* **Problem statement**:
In the records below, locate the line containing "tilt_deg: +8.4", then output that line and all later lines exactly, through the last one.

[Material provided Boundary: Start]

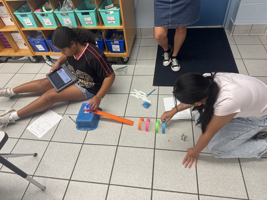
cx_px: 134
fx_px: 185
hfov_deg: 71.6
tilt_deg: -47.0
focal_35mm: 24
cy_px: 100
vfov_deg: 56.8
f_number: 1.78
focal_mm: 6.76
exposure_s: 1/120
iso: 200
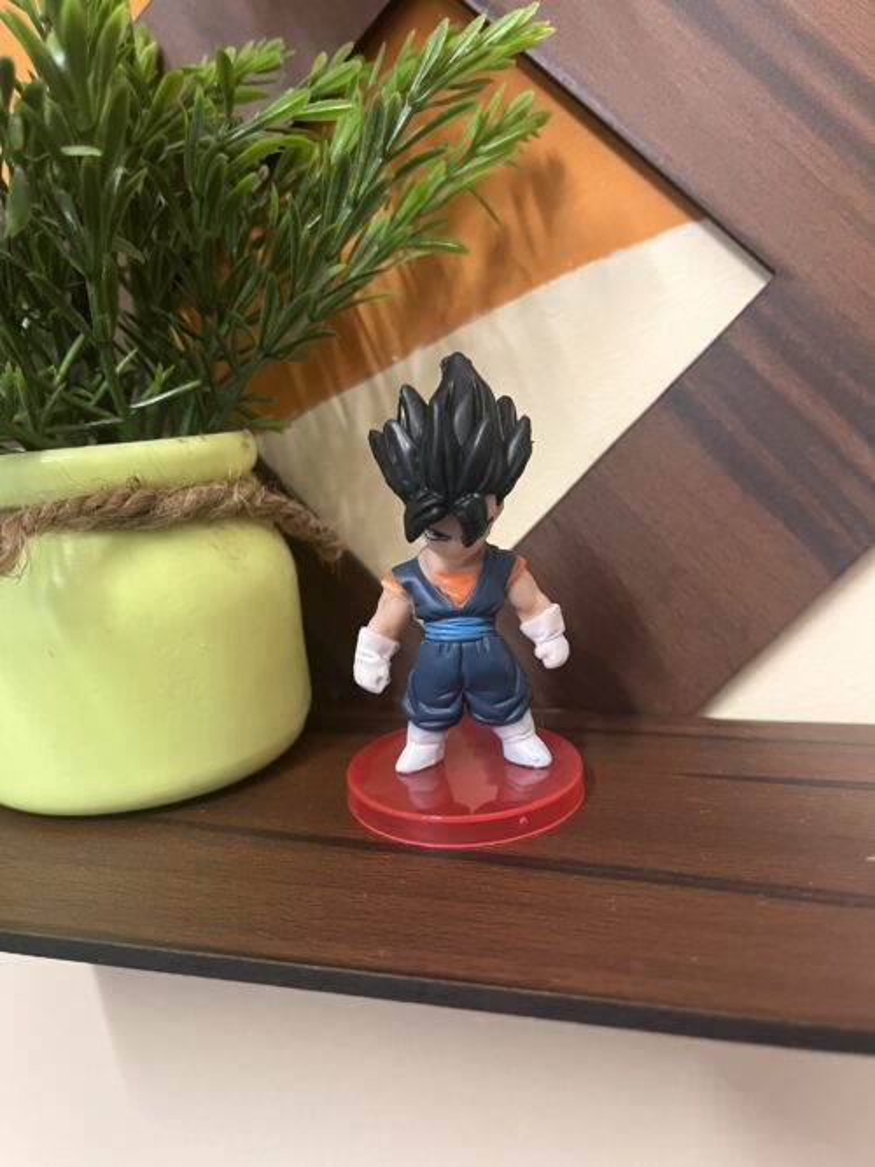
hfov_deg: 53.0
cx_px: 438
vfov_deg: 67.3
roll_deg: -0.2
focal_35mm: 26
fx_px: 877
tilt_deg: -1.8
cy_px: 584
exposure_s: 1/33
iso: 500
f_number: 1.6
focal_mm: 5.1
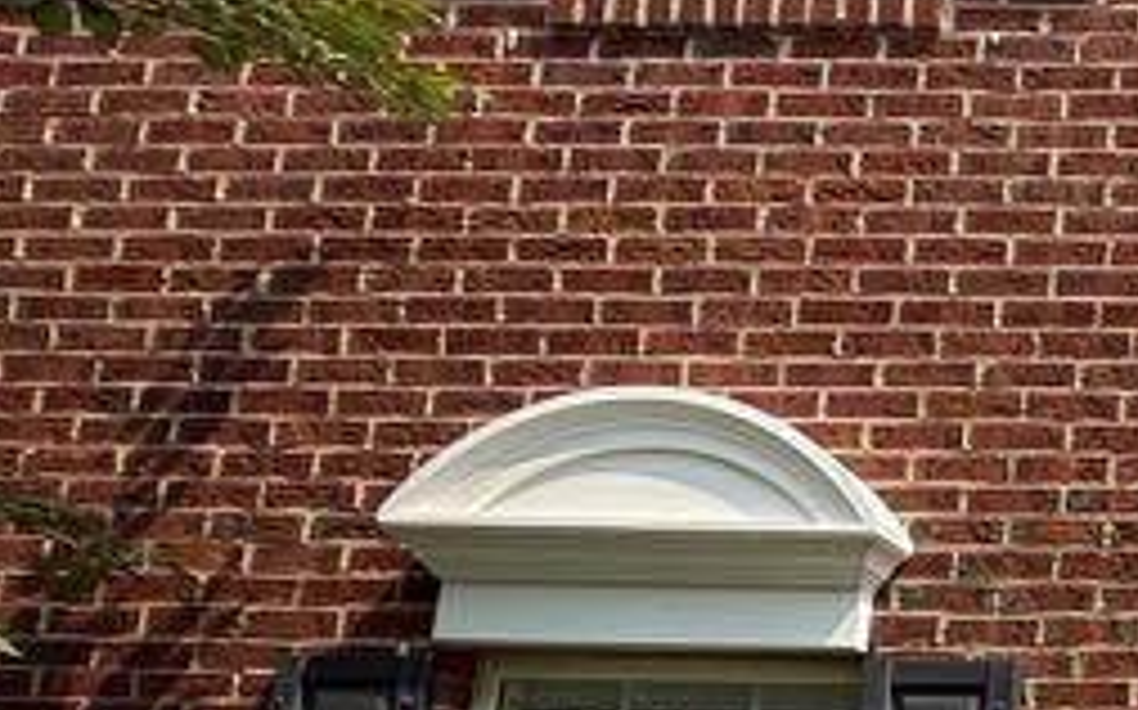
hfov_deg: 25.5
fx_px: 1519
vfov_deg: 23.0
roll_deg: -0.8
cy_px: 955
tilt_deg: +8.4
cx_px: 1849
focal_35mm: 49
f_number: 2.2
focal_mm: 2.22
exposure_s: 1/1017
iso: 50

[Material provided Boundary: End]

* **Exercise result**:
tilt_deg: +8.4
cx_px: 1849
focal_35mm: 49
f_number: 2.2
focal_mm: 2.22
exposure_s: 1/1017
iso: 50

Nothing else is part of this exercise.